Stream-s and iterations "before lunch"
I remember
Collatz's hypothesis from some children's book - then I spent almost a day checking it on a piece of paper for the number 97 (did not succeed). Having found the appropriate task, I thought that I would pull it out quickly, but in fact I only mastered the next day.
First I wrote with a recursive function (it seems like I did it above), but then I began to look for some more ready approach. Thanks to this, I met Stream, iterate and takeWhile.
So, the numbers in the line are given - you need to calculate how many iterations the Collatz transformation for each of them will lead to one:
import scala.io.StdIn object Main extends App { def collatz(a:Long) = if (a % 2 == 1) a * 3 + 1 else a / 2 val input = StdIn.readLine.split(" ").map(_.toLong) val output = input.map(m => Stream.iterate(m)(collatz).takeWhile(_ > 1).size) System.out.println(output.mkString(" ")) }
It turned out so short that I already thought that I was ready for any troubles. However, a couple of exercises later, I ran into a real disaster.
Simple Numbers
Prime numbers I (mostly with the help of monotonous exercises with ProjectEuler from the time of learning Java) used to generate with the help of trial division. Suddenly it turned out that in a functional form it is (at least for me) to write very difficult. After all, in the cycle you need to check all the new and new numbers, adding them to the resulting array, which at the same time goes this check ...
Here's the
task - for given indices, output simple numbers with corresponding sequence numbers. I thought it was worth only generating an array - and hurray ...

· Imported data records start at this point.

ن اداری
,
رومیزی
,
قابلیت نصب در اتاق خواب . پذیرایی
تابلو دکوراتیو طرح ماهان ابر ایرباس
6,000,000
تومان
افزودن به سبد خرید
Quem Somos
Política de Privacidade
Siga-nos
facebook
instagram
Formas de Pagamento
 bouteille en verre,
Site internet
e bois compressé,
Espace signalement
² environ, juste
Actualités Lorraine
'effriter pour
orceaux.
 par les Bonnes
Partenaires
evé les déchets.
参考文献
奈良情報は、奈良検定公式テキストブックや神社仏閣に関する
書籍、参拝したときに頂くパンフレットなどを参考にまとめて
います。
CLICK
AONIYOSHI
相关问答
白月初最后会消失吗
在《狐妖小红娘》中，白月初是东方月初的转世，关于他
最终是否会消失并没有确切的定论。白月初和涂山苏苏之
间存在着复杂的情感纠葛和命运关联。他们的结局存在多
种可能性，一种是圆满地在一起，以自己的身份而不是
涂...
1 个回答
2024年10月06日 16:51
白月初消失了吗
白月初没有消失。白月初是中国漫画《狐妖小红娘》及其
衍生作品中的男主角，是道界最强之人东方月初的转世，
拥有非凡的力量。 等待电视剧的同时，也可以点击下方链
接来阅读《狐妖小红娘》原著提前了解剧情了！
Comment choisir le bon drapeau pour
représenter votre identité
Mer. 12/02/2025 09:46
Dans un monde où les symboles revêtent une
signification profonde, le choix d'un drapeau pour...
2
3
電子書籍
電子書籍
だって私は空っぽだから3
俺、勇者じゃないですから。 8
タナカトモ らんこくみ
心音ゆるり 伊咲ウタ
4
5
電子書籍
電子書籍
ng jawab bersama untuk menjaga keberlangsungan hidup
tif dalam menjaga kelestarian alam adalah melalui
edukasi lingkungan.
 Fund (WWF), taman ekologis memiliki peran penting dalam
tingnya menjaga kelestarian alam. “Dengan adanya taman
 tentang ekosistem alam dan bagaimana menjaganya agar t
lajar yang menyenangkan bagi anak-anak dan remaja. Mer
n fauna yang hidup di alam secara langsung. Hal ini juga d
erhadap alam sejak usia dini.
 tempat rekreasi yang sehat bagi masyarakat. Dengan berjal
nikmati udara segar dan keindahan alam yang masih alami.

Having spent half a day, I already took to browse the Internet in search of clues. Unfortunately, the frills
like this “one-liner” not only did not bring me closer to the solution, but also strengthened the feeling of my own inferiority.

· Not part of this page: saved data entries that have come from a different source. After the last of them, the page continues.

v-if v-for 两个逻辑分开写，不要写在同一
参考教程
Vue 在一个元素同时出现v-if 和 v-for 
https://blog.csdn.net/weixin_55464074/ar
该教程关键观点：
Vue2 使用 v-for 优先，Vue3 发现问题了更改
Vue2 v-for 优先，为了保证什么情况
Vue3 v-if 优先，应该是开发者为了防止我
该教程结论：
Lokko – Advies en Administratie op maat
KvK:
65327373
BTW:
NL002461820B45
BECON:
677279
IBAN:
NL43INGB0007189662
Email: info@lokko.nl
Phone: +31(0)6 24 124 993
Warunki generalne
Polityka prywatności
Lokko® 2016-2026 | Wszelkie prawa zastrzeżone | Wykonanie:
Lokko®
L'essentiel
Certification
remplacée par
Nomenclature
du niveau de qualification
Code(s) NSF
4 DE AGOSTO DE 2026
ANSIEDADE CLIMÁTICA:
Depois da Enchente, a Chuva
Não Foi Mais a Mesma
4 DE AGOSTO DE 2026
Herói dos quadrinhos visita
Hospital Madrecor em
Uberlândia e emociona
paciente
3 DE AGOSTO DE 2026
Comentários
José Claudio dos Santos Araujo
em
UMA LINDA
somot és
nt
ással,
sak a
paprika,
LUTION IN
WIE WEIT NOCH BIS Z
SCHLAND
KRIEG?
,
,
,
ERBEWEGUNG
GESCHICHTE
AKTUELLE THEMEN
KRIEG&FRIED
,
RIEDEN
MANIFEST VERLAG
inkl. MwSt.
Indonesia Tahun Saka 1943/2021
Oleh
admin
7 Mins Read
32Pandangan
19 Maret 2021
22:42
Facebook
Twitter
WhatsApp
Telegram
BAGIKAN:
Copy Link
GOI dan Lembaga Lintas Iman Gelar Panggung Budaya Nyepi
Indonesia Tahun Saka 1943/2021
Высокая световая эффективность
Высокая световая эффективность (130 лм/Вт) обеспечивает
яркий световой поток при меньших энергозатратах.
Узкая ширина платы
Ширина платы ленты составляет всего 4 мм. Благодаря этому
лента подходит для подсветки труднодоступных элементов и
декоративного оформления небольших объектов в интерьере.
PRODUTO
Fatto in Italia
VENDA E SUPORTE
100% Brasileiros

In the end, I won by inventing a recurrent function, where the list of already found numbers and the next number to be checked are transferred. Here is the monster:
def generate(n: Int) = { @tailrec def mainLoop(test: Int, found: Vector[Int]): Vector[Int] = { if (found.size == n) { return found } mainLoop(test + 2, if (found.find(test % _ == 0).nonEmpty) found else found :+ test) } mainLoop(3, Vector(2)) } val values = StdIn.readLine.split(" ").map(_.toInt) val primeList = generate(values.max) val output = values.map(x => primeList(x - 1)) System.out.println(output.mkString(" "))

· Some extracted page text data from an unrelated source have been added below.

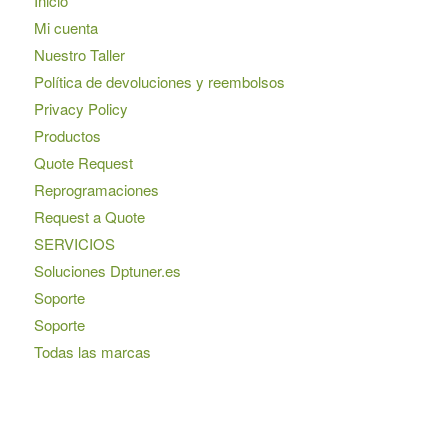
Inicio
Mi cuenta
Nuestro Taller
Política de devoluciones y reembolsos
Privacy Policy
Productos
Quote Request
Reprogramaciones
Request a Quote
SERVICIOS
Soluciones Dptuner.es
Soporte
Soporte
Todas las marcas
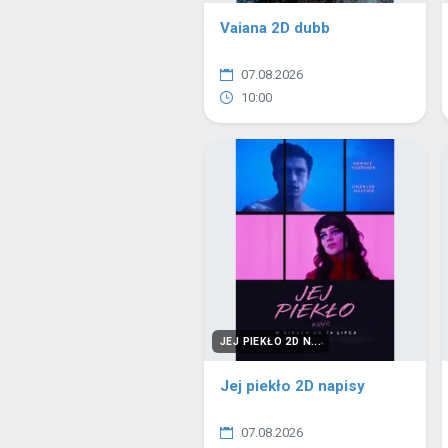
Vaiana 2D dubb
07.08.2026
10:00
JEJ PIEKŁO 2D N...
Jej piekło 2D napisy
07.08.2026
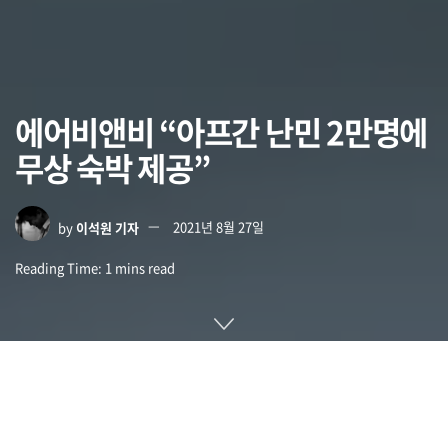
에어비앤비 “아프간 난민 2만명에
무상 숙박 제공”
by
이석원 기자
2021년 8월 27일
Reading Time: 1 mins read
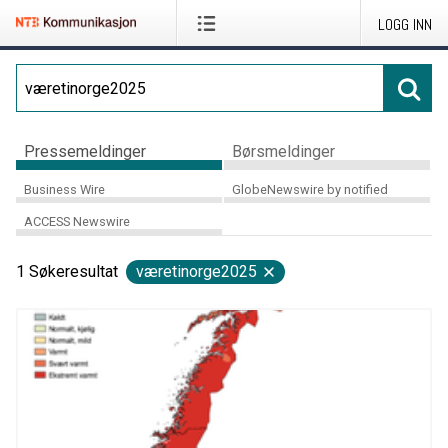
LOGG INN
Pressemeldinger
Børsmeldinger
Business Wire
GlobeNewswire by notified
ACCESS Newswire
1
Søkeresultat
væretinorge2025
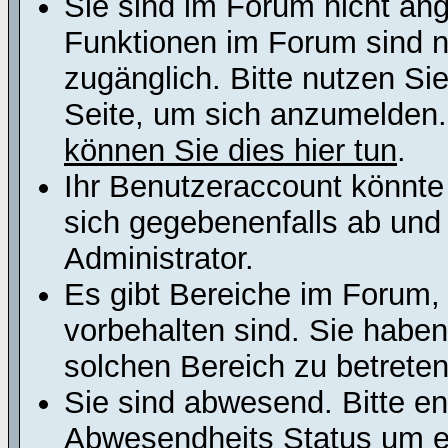
Sie sind im Forum nicht an
Funktionen im Forum sind n
zugänglich. Bitte nutzen Si
Seite, um sich anzumelden
können Sie dies hier tun
.
Ihr Benutzeraccount könnte
sich gegebenenfalls ab und
Administrator.
Es gibt Bereiche im Forum,
vorbehalten sind. Sie habe
solchen Bereich zu betreten
Sie sind abwesend. Bitte en
Abwesendheits Status um er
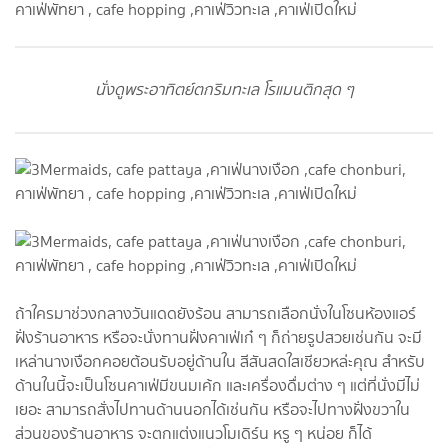
นั่งดูพระอาทิตย์ตกริมทะเล โรแมนติกสุด ๆ
ถ้าใครมาช่วงกลางวันแดดยังร้อน สามารถเลือกนั่งในโซนห้องแอร์
ฝั่งร้านอาหาร หรือจะนั่งทานฝั่งคาเฟ่เก๋ ๆ ก็ถ่ายรูปสวยเช่นกัน จะมี
เหล่านางเงือกคอยต้อนรับอยู่ด้านใน สีสันสดใสเชียวหล่ะคุณ สำหรับ
ด้านในนี้จะเป็นโซนคาเฟ่มีขนมเค้ก และเครื่องดื่มต่าง ๆ แต่ที่นั่งมีไม่
เยอะ สามารถสั่งไปทานด้านนอกได้เช่นกัน หรือจะไปทางฝั่งขวาใน
ส่วนของร้านอาหาร จะตกแต่งแนวโมเดิร์น หรู ๆ หน่อย ก็ได้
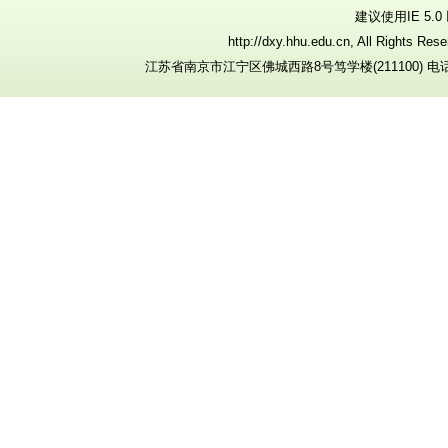
建议使用IE 5.
http://dxy.hhu.edu.cn, All R
江苏省南京市江宁区佛城西路8号笃学楼(211100) 电话：025-8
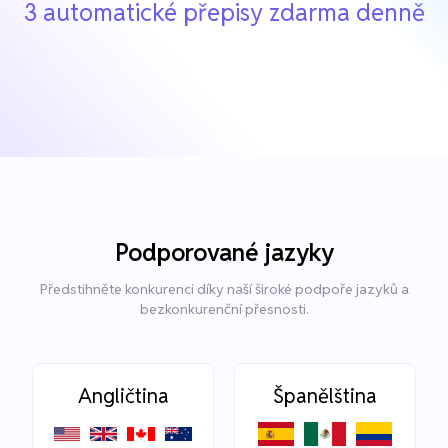
3 automatické přepisy zdarma denně
Podporované jazyky
Předstihněte konkurenci díky naší široké podpoře jazyků a
bezkonkurenční přesnosti.
Angličtina
Španělština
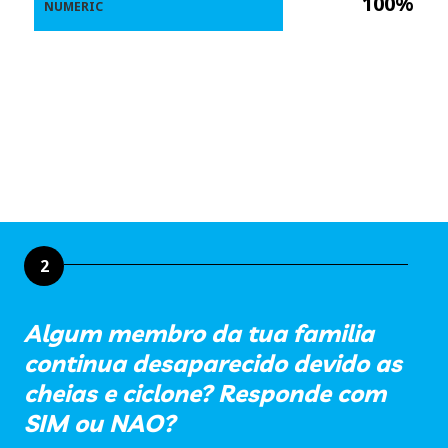
100%
NUMERIC
2
Algum membro da tua familia
continua desaparecido devido as
cheias e ciclone? Responde com
SIM ou NAO?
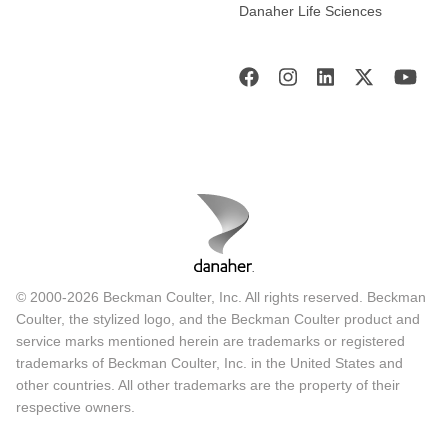
Danaher Life Sciences
© 2000-2026 Beckman Coulter, Inc. All rights reserved. Beckman
Coulter, the stylized logo, and the Beckman Coulter product and
service marks mentioned herein are trademarks or registered
trademarks of Beckman Coulter, Inc. in the United States and
other countries. All other trademarks are the property of their
respective owners.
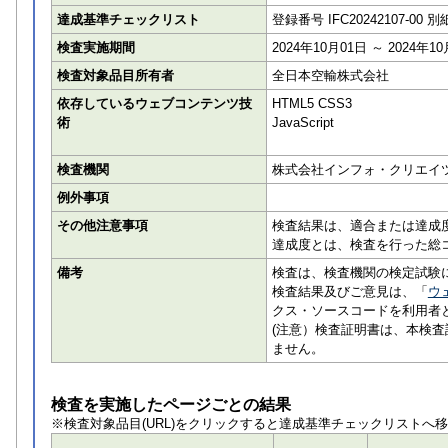
達成基準チェックリスト
登録番号 IFC20242107-00 別
検査実施期間
2024年10月01日 ～ 2024年1
検査対象品目所有者
全日本空輸株式会社
依存しているウェブコンテンツ技
HTML5 CSS3
術
JavaScript
検査機関
株式会社インフォ・クリエイ
例外事項
その他注意事項
検査結果は、適合または達成
達成度とは、検査を行った総
備考
検査は、検査機関の検定試験
検査結果及びご意見は、「
ウ
クス・ソースコードを利用者
(注意）検査証明書は、本検
ません。
検査を実施したページごとの結果
※検査対象品目(URL)をクリックすると達成基準チェックリストへ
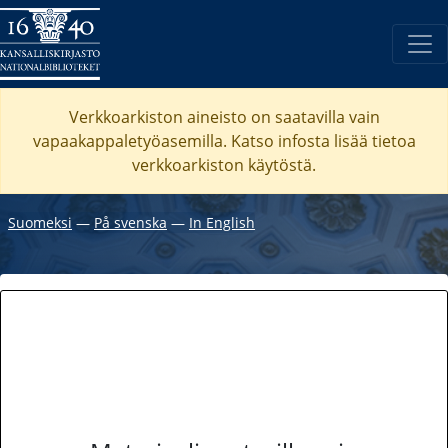
Verkkoarkiston aineisto on saatavilla vain
vapaakappaletyöasemilla. Katso
infosta
lisää tietoa
verkkoarkiston käytöstä.
Suomeksi
―
På svenska
―
In English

I had shorter solutions, but they worked satisfactorily for numbers less than one hundred — their performance obviously suffered due to implicit internal iterations ...
I do not like what happened. I found
some apparently scientific article on the generation of prime numbers in a functional style, where, it seems, it is hinted that it is preferable for the OP to try the Eratosthenes sieve approach. However, I still feel weak enough in Scala to figure out how to fill a sieve immutable. Although now - right while writing this text - it came up with the idea that you need to use something like an immutable HashSet.
I hope that by the time I am ripe to write about the continuation of my experiments (if this is relevant) I will have the best solution.
Conclusion
At this point I dare to thank you for reading about my misadventures. I wrote about them first of all because those few tutorials on php I faced for some reason diligently showed me examples that are easy to write in a functional style - and avoided those from which the brain swells.
If you have other exercises in mind - simple in appearance, but not very simple to implement in a functional way (at least for a beginner) - please share them!